Before you get too excited, GLM-4.7 outperformed Opus 4.5 on some benchmarks too - https://www.cerebras.ai/blog/glm-4-7 See the LiveCodeBench comparison
The benchmarks of the open weights models are always more impressive than the performance. Everyone is competing for attention and market share so the incentives to benchmaxx are out of control.
Sure. My sole point is that calling Opus 4.5 and GPT-5.2 "last generation models" is discounting how good they are. In fact, in my experience, Opus 4.6 isn't much of an improvement over 4.5 for agentic coding.
I'm not immediately discounting Z.ai's claims because they showed with GLM-4.7 that they can do quite a lot with very little. And Kimi K2.5 is genuinely a great model, so it's possible for Chinese open-weight models to compete with proprietary high-end American models.
From a user perspective, I would consider Opus 4.6 somewhat of a regression. You can exhaust your the five hour limit in less than half an hour on, and I used up the weekly limit in just two days. The outputs did not feel significantly better than Opus 4.5 and that only feels smarter than Sonnet by degrees. This is running a single session on a pro plan. I don’t get paid to program, so API cost matter to me. The experience was irritating enough to make me start looking for an alternative, and maybe GLM is the way to go for hobby users.
I think there are two types of people in these conversations:
Those of us who just want to get work done don't care about comparisons to old models, we just want to know what's good right now. Issuing a press release comparing to old models when they had enough time to re-run the benchmarks and update the imagery is a calculated move where they hope readers won't notice.
There's another type of discussion where some just want to talk about how impressive it is that a model came close to some other model. I think that's interesting, too, but less so when the models are so big that I can't run them locally anyway. It's useful for making purchasing decisions for someone trying to keep token costs as low as possible, but for actual coding work I've never found it useful to use anything other than the best available hosted models at the time.
It's high-interest to me because open models are the ultimate backstop. If the SOTA hosted models all suddenly blow up or ban me, open models mitigate the consequence from "catastrophe" to "no more than six to nine months of regression". The idea that I could run a ~GPT-5-class model on my own hardware (given sufficient capex) or cloud hardware under my control is awesome.
For the record, opus 4.6 was released less then a week ago.
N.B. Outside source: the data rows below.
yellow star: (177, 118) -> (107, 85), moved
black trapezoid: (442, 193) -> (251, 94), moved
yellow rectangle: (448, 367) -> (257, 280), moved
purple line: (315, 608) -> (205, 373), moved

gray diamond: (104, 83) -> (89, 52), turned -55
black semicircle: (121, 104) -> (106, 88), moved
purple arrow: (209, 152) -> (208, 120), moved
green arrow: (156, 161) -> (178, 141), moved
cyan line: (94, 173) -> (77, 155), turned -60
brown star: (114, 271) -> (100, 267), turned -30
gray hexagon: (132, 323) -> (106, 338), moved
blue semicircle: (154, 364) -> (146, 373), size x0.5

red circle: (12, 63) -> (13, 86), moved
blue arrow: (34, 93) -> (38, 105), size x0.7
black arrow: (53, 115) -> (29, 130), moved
That you think corporations are anything close to quick enough to update their communications on public releases like this only shows that you've never worked in corporate
Yeah, I'm sure closed source model vendors are doing everything within their power to dumb down benchmarks, so they can look like underdogs and play a pity game against open weight models.
Let's have a serious discussion. Just because Claude PR department coined the term benchmaxxing, we we should not be using it unless they shell out some serious monetes.
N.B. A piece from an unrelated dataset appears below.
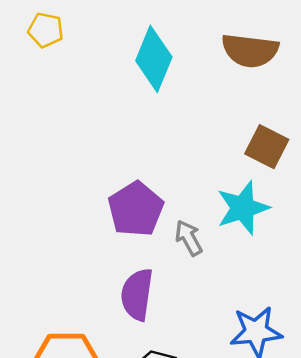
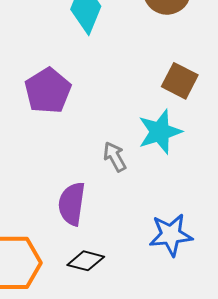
purple pentagon: (136, 209) -> (48, 91), moved

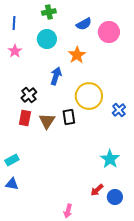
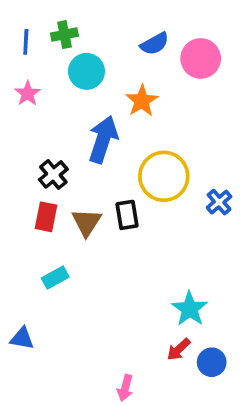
green cross: (49, 12) -> (64, 35), moved
blue arrow: (56, 76) -> (103, 139), size x1.4
cyan star: (110, 159) -> (190, 309), moved
cyan rectangle: (12, 160) -> (55, 278), moved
I still enjoy using GLM 4.7 on Cerebras because of the speed you can get there and the frankly crazy amount of tokens they give you. Before that, 4.6 messed up file edits in OpenCode and VSC plugins more frequently, 4.7 is way more dependable but still has some issues with Python indentation and some partial edits sometimes (might also be tooling issue, e.g. using \ vs / as file separators in tool calls too) - but the quality of the output went up nicely!
I hope GLM 5 will also be available on Cerebras, since for the low-medium complexity work that's my go to, with Codex and Claude Code and Gemini CLI being nice for the more complex tasks.